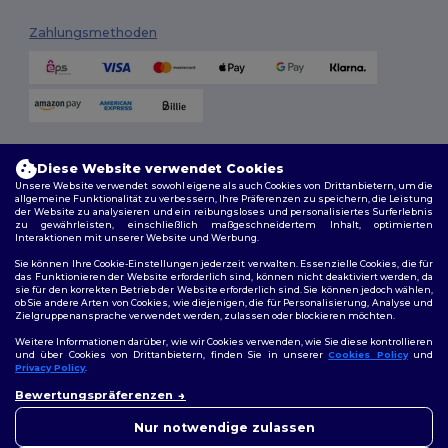
Zahlungsmethoden
Versandmethoden
Diese Website verwendet Cookies
Unsere Website verwendet sowohl eigene als auch Cookies von Drittanbietern, um die
allgemeine Funktionalität zu verbessern, Ihre Präferenzen zu speichern, die Leistung
der Website zu analysieren und ein reibungsloses und personalisiertes Surferlebnis
zu gewährleisten, einschließlich maßgeschneidertem Inhalt, optimierten
Interaktionen mit unserer Website und Werbung.
Sie können Ihre Cookie-Einstellungen jederzeit verwalten. Essenzielle Cookies, die für
das Funktionieren der Website erforderlich sind, können nicht deaktiviert werden, da
sie für den korrekten Betrieb der Website erforderlich sind. Sie können jedoch wählen,
Folge uns
ob Sie andere Arten von Cookies, wie diejenigen, die für Personalisierung, Analyse und
Zielgruppenansprache verwendet werden, zulassen oder blockieren möchten.
Weitere Informationen darüber, wie wir Cookies verwenden, wie Sie diese kontrollieren
und über Cookies von Drittanbietern, finden Sie in unserer
Cookies Policy
und
Privacy Policy
.
2026. Alle Rechte vorbehalten
👋
Hallo
Bewertungspräferenzen
Allgemeine Geschäftsbedingungen
|
Personalisierungsrichtlinien
|
Wenn Sie Fragen oder
Datenschutzbestimmungen
|
Cookie-Richtlinie
|
Site Map
Bedenken haben, können Sie
Nur notwendige zulassen
uns jederzeit kontaktieren.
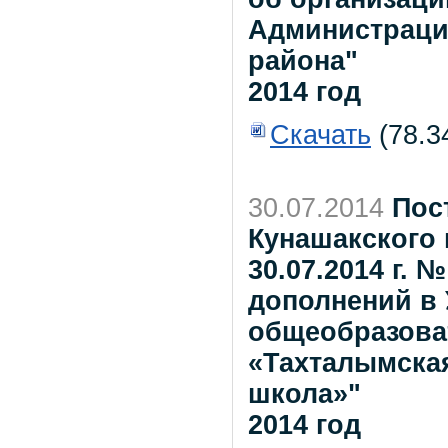
Администраци
района"
2014 год
Скачать
(78.3
30.07.2014
Пос
Кунашакского 
30.07.2014 г. 
дополнений в
общеобразова
«Тахталымска
школа»"
2014 год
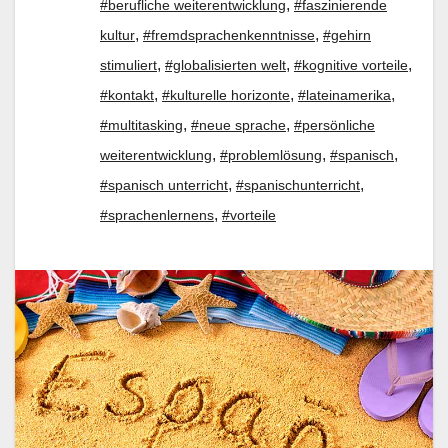
,
#berufliche weiterentwicklung
#faszinierende
,
,
kultur
#fremdsprachenkenntnisse
#gehirn
,
,
,
stimuliert
#globalisierten welt
#kognitive vorteile
,
,
,
#kontakt
#kulturelle horizonte
#lateinamerika
,
,
#multitasking
#neue sprache
#persönliche
,
,
,
weiterentwicklung
#problemlösung
#spanisch
,
,
#spanisch unterricht
#spanischunterricht
,
#sprachenlernens
#vorteile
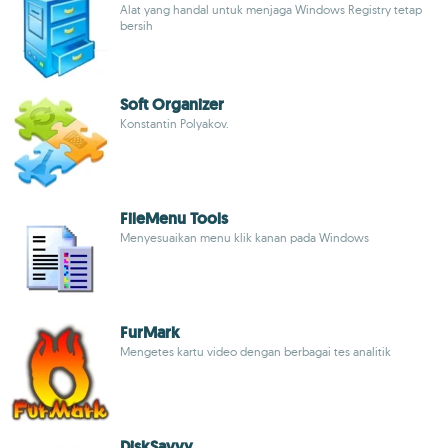
Alat yang handal untuk menjaga Windows Registry tetap
bersih
Soft Organizer
Konstantin Polyakov.
FileMenu Tools
Menyesuaikan menu klik kanan pada Windows
FurMark
Mengetes kartu video dengan berbagai tes analitik
DiskSavvy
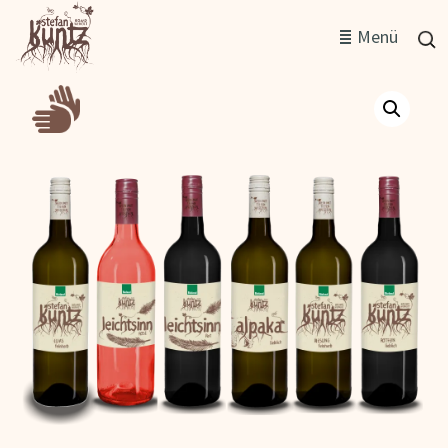
Such
Menü
nach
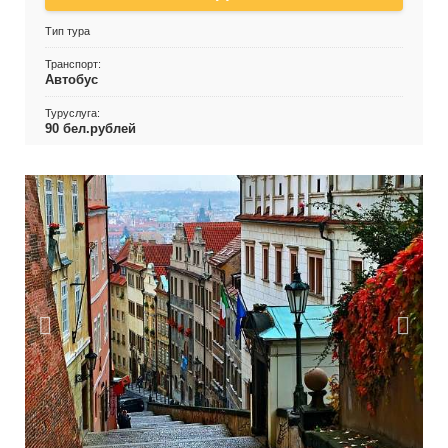
Тип тура
Транспорт:
Автобус
Туруслуга:
90 бел.рублей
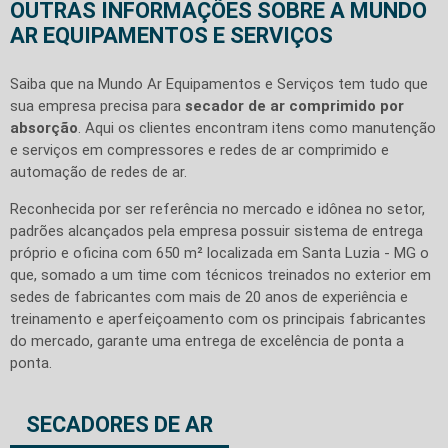
OUTRAS INFORMAÇÕES SOBRE A MUNDO
AR EQUIPAMENTOS E SERVIÇOS
Saiba que na Mundo Ar Equipamentos e Serviços tem tudo que
sua empresa precisa para
secador de ar comprimido por
absorção
. Aqui os clientes encontram itens como manutenção
e serviços em compressores e redes de ar comprimido e
automação de redes de ar.
Reconhecida por ser referência no mercado e idônea no setor,
padrões alcançados pela empresa possuir sistema de entrega
próprio e oficina com 650 m² localizada em Santa Luzia - MG o
que, somado a um time com técnicos treinados no exterior em
sedes de fabricantes com mais de 20 anos de experiência e
treinamento e aperfeiçoamento com os principais fabricantes
do mercado, garante uma entrega de excelência de ponta a
ponta.
SECADORES DE AR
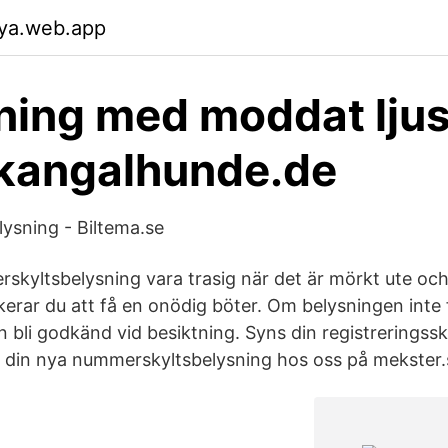
xya.web.app
ning med moddat ljus
 kangalhunde.de
ysning - Biltema.se
rskyltsbelysning vara trasig när det är mörkt ute och
skerar du att få en onödig böter. Om belysningen inte
 bli godkänd vid besiktning. Syns din registreringssk
u din nya nummerskyltsbelysning hos oss på mekster.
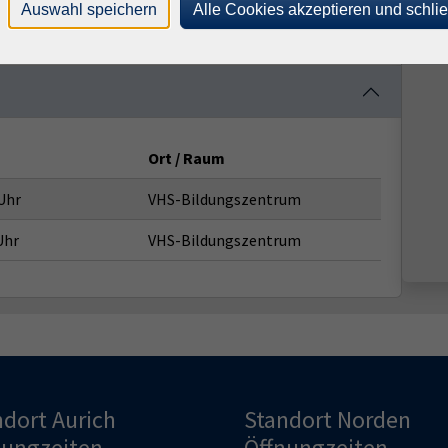
Auswahl speichern
Alle Cookies akzeptieren und schli
Ort / Raum
Uhr
VHS-Bildungszentrum
Uhr
VHS-Bildungszentrum
ndort Aurich
Standort Norden
nungzeiten
Öffnungzeiten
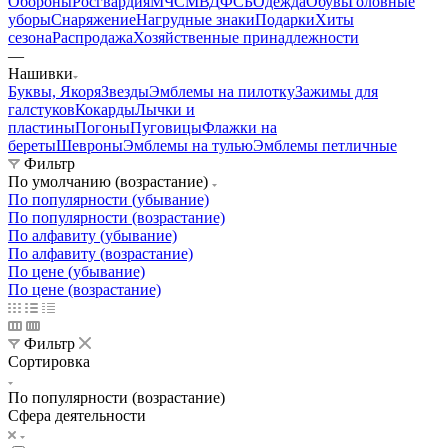
Обороны
Росгвардия
МЧС
МВД
ФСБ
Одежда
Обувь
Головные
уборы
Снаряжение
Нагрудные знаки
Подарки
Хиты
сезона
Распродажа
Хозяйственные принадлежности
—
Нашивки
Буквы, Якоря
Звезды
Эмблемы на пилотку
Зажимы для
галстуков
Кокарды
Лычки и
пластины
Погоны
Пуговицы
Флажки на
береты
Шевроны
Эмблемы на тулью
Эмблемы петличные
Фильтр
По умолчанию (возрастание)
По популярности (убывание)
По популярности (возрастание)
По алфавиту (убывание)
По алфавиту (возрастание)
По цене (убывание)
По цене (возрастание)
Фильтр
Сортировка
По популярности (возрастание)
Сфера деятельности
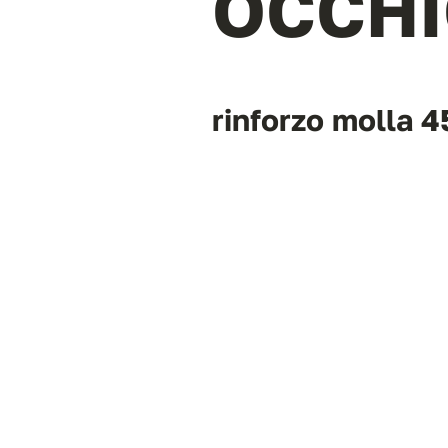
OCCH
rinforzo molla 4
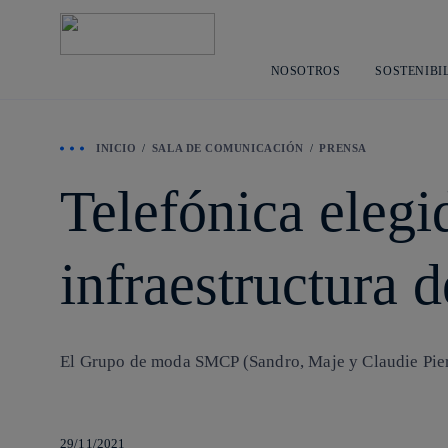
NOSOTROS
SOSTENIBI
INICIO
SALA DE COMUNICACIÓN
PRENSA
Telefónica eleg
infraestructura 
El Grupo de moda SMCP (Sandro, Maje y Claudie Pierl
29/11/2021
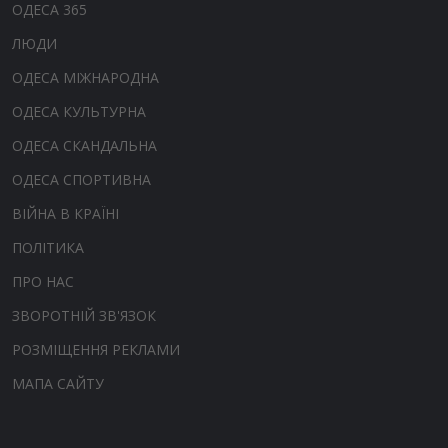
ОДЕСА 365
ЛЮДИ
ОДЕСА МІЖНАРОДНА
ОДЕСА КУЛЬТУРНА
ОДЕСА СКАНДАЛЬНА
ОДЕСА СПОРТИВНА
ВІЙНА В КРАЇНІ
ПОЛІТИКА
ПРО НАС
ЗВОРОТНІЙ ЗВ'ЯЗОК
РОЗМІЩЕННЯ РЕКЛАМИ
МАПА САЙТУ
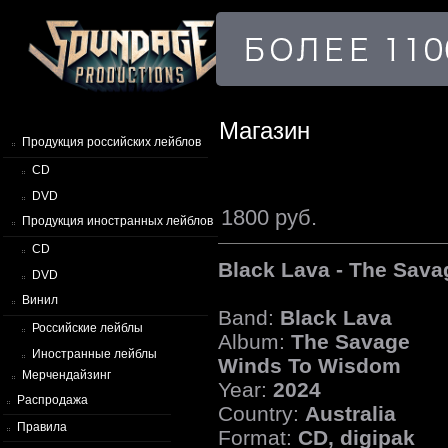
Магазин
Продукция российских лейблов
CD
DVD
1800 руб.
Продукция иностранных лейблов
CD
Black Lava - The Sav
DVD
Винил
Band:
Black Lava
Российские лейблы
Album:
The Savage
Иностранные лейблы
Winds To Wisdom
Мерчендайзинг
Year:
2024
Распродажа
Country:
Australia
Правила
Format:
CD, digipak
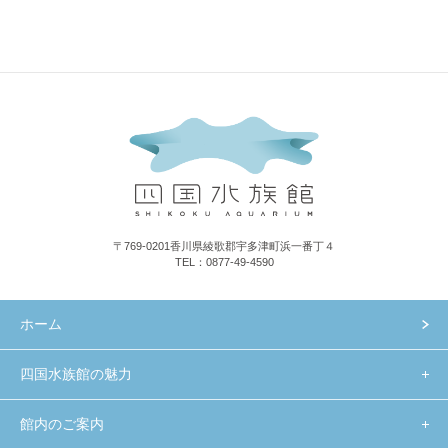
〒769-0201香川県綾歌郡宇多津町浜一番丁４
TEL：0877-49-4590
ホーム
四国水族館の魅力
館内のご案内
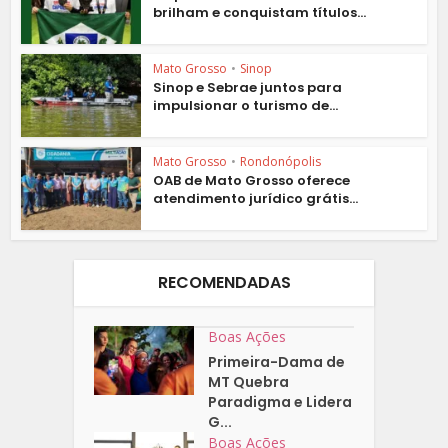
brilham e conquistam títulos...
Mato Grosso
•
Sinop
Sinop e Sebrae juntos para
impulsionar o turismo de...
Mato Grosso
•
Rondonópolis
OAB de Mato Grosso oferece
atendimento jurídico grátis...
RECOMENDADAS
Boas Ações
Primeira-Dama de
MT Quebra
Paradigma e Lidera
G...
Boas Ações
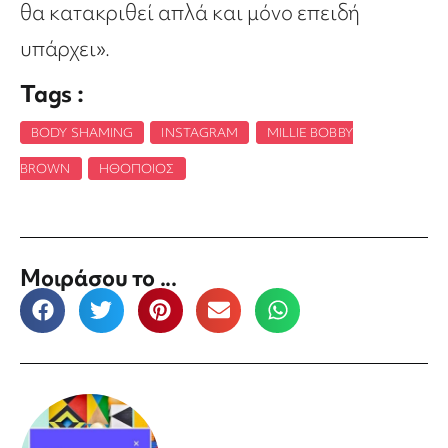
θα κατακριθεί απλά και μόνο επειδή
υπάρχει».
Tags :
BODY SHAMING
,
INSTAGRAM
,
MILLIE BOBBY
BROWN
,
ΗΘΟΠΟΙΌΣ
Μοιράσου το ...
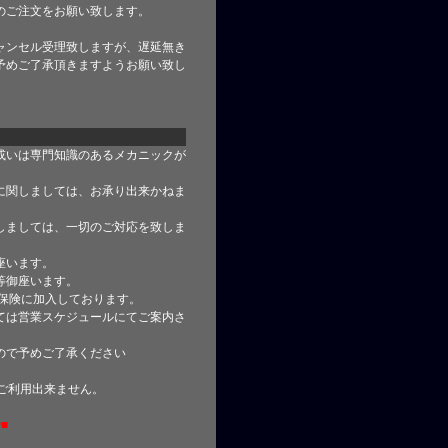
のご注文をお願い致します。
ャンセル受理致しますが、遅延無き
予めご了承頂きますようお願い致し
或いは専門知識のあるメカニックが
に関しましては、お承り出来かねま
しましては、一切のご対応を致しま
座います。
等御座います。
合保険に加入しております。
ては営業スケジュールにてご案内さ
ので予めご了承ください
はご利用出来ません。
■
++++
What you have to do -> Copy every line of the listing above verbatim, leaving out the pictures.

Answer to this problem ->
Zahlungsmethoden
Versandmethoden
Diese Website verwendet Cookies
Unsere Website verwendet sowohl eigene als auch Cookies von Drittanbietern, um die
allgemeine Funktionalität zu verbessern, Ihre Präferenzen zu speichern, die Leistung
der Website zu analysieren und ein reibungsloses und personalisiertes Surferlebnis
zu gewährleisten, einschließlich maßgeschneidertem Inhalt, optimierten
Interaktionen mit unserer Website und Werbung.
Sie können Ihre Cookie-Einstellungen jederzeit verwalten. Essenzielle Cookies, die für
das Funktionieren der Website erforderlich sind, können nicht deaktiviert werden, da
sie für den korrekten Betrieb der Website erforderlich sind. Sie können jedoch wählen,
Folge uns
ob Sie andere Arten von Cookies, wie diejenigen, die für Personalisierung, Analyse und
Zielgruppenansprache verwendet werden, zulassen oder blockieren möchten.
Weitere Informationen darüber, wie wir Cookies verwenden, wie Sie diese kontrollieren
und über Cookies von Drittanbietern, finden Sie in unserer
Cookies Policy
und
Privacy Policy
.
2026. Alle Rechte vorbehalten
👋
Hallo
Bewertungspräferenzen
Allgemeine Geschäftsbedingungen
|
Personalisierungsrichtlinien
|
Wenn Sie Fragen oder
Datenschutzbestimmungen
|
Cookie-Richtlinie
|
Site Map
Bedenken haben, können Sie
Nur notwendige zulassen
uns jederzeit kontaktieren.
Администраци
района"
2014 год
Скачать
(78.3
30.07.2014
Пос
Кунашакского 
30.07.2014 г. 
дополнений в
общеобразова
«Тахталымска
школа»"
2014 год
,
#berufliche weiterentwicklung
#faszinierende
,
,
kultur
#fremdsprachenkenntnisse
#gehirn
,
,
,
stimuliert
#globalisierten welt
#kognitive vorteile
,
,
,
#kontakt
#kulturelle horizonte
#lateinamerika
,
,
#multitasking
#neue sprache
#persönliche
,
,
,
weiterentwicklung
#problemlösung
#spanisch
,
,
#spanisch unterricht
#spanischunterricht
,
#sprachenlernens
#vorteile
Alat yang handal untuk menjaga Windows Registry tetap
bersih
Soft Organizer
Konstantin Polyakov.
FileMenu Tools
Menyesuaikan menu klik kanan pada Windows
FurMark
Mengetes kartu video dengan berbagai tes analitik
DiskSavvy
Such
Menü
nach
Тип тура
Транспорт:
Автобус
Туруслуга:
90 бел.рублей
OUTRAS INFORMAÇÕES SOBRE A MUNDO
AR EQUIPAMENTOS E SERVIÇOS
Saiba que na Mundo Ar Equipamentos e Serviços tem tudo que
sua empresa precisa para
secador de ar comprimido por
absorção
. Aqui os clientes encontram itens como manutenção
e serviços em compressores e redes de ar comprimido e
automação de redes de ar.
Reconhecida por ser referência no mercado e idônea no setor,
padrões alcançados pela empresa possuir sistema de entrega
próprio e oficina com 650 m² localizada em Santa Luzia - MG o
que, somado a um time com técnicos treinados no exterior em
sedes de fabricantes com mais de 20 anos de experiência e
treinamento e aperfeiçoamento com os principais fabricantes
do mercado, garante uma entrega de excelência de ponta a
ponta.
SECADORES DE AR
xya.web.app
ning med moddat ljus
 kangalhunde.de
ysning - Biltema.se
rskyltsbelysning vara trasig när det är mörkt ute och
skerar du att få en onödig böter. Om belysningen inte
 bli godkänd vid besiktning. Syns din registreringssk
u din nya nummerskyltsbelysning hos oss på mekster.
Auswahl speichern
Alle Cookies akzeptieren und schli
Ort / Raum
Uhr
VHS-Bildungszentrum
Uhr
VHS-Bildungszentrum
ndort Aurich
Standort Norden
nungzeiten
Öffnungzeiten
Обороны
Росгвардия
МЧС
МВД
ФСБ
Одежда
Обувь
Головные
уборы
Снаряжение
Нагрудные знаки
Подарки
Хиты
сезона
Распродажа
Хозяйственные принадлежности
—
Нашивки
Буквы, Якоря
Звезды
Эмблемы на пилотку
Зажимы для
галстуков
Кокарды
Лычки и
пластины
Погоны
Пуговицы
Флажки на
береты
Шевроны
Эмблемы на тулью
Эмблемы петличные
Фильтр
По умолчанию (возрастание)
По популярности (убывание)
По популярности (возрастание)
По алфавиту (убывание)
По алфавиту (возрастание)
По цене (убывание)
По цене (возрастание)
Фильтр
Сортировка
По популярности (возрастание)
Сфера деятельности
OCCH
rinforzo molla 4
NOSOTROS
SOSTENIBI
INICIO
SALA DE COMUNICACIÓN
PRENSA
Telefónica eleg
infraestructura 
El Grupo de moda SMCP (Sandro, Maje y Claudie Pierl
29/11/2021
ОДЕСА 365
ЛЮДИ
ОДЕСА МІЖНАРОДНА
ОДЕСА КУЛЬТУРНА
ОДЕСА СКАНДАЛЬНА
ОДЕСА СПОРТИВНА
ВІЙНА В КРАЇНІ
ПОЛІТИКА
ПРО НАС
ЗВОРОТНІЙ ЗВ'ЯЗОК
РОЗМІЩЕННЯ РЕКЛАМИ
МАПА САЙТУ
Магазин
Продукция российских лейблов
CD
DVD
1800 руб.
Продукция иностранных лейблов
CD
Black Lava - The Sav
DVD
Винил
Band:
Black Lava
Российские лейблы
Album:
The Savage
Иностранные лейблы
Winds To Wisdom
Мерчендайзинг
Year:
2024
Распродажа
Country:
Australia
Правила
Format:
CD, digipak
〒769-0201香川県綾歌郡宇多津町浜一番丁４
TEL：0877-49-4590
ホーム
四国水族館の魅力
館内のご案内
brilham e conquistam títulos...
Mato Grosso
•
Sinop
Sinop e Sebrae juntos para
impulsionar o turismo de...
Mato Grosso
•
Rondonópolis
OAB de Mato Grosso oferece
atendimento jurídico grátis...
RECOMENDADAS
Boas Ações
Primeira-Dama de
MT Quebra
Paradigma e Lidera
G...
Boas Ações
θα κατακριθεί απλά και μόνο επειδή
υπάρχει».
Tags :
BODY SHAMING
,
INSTAGRAM
,
MILLIE BOBBY
BROWN
,
ΗΘΟΠΟΙΌΣ
Μοιράσου το ...
のご注文をお願い致します。
ャンセル受理致しますが、遅延無き
予めご了承頂きますようお願い致し
或いは専門知識のあるメカニックが
に関しましては、お承り出来かねま
しましては、一切のご対応を致しま
座います。
等御座います。
合保険に加入しております。
ては営業スケジュールにてご案内さ
ので予めご了承ください
はご利用出来ません。
■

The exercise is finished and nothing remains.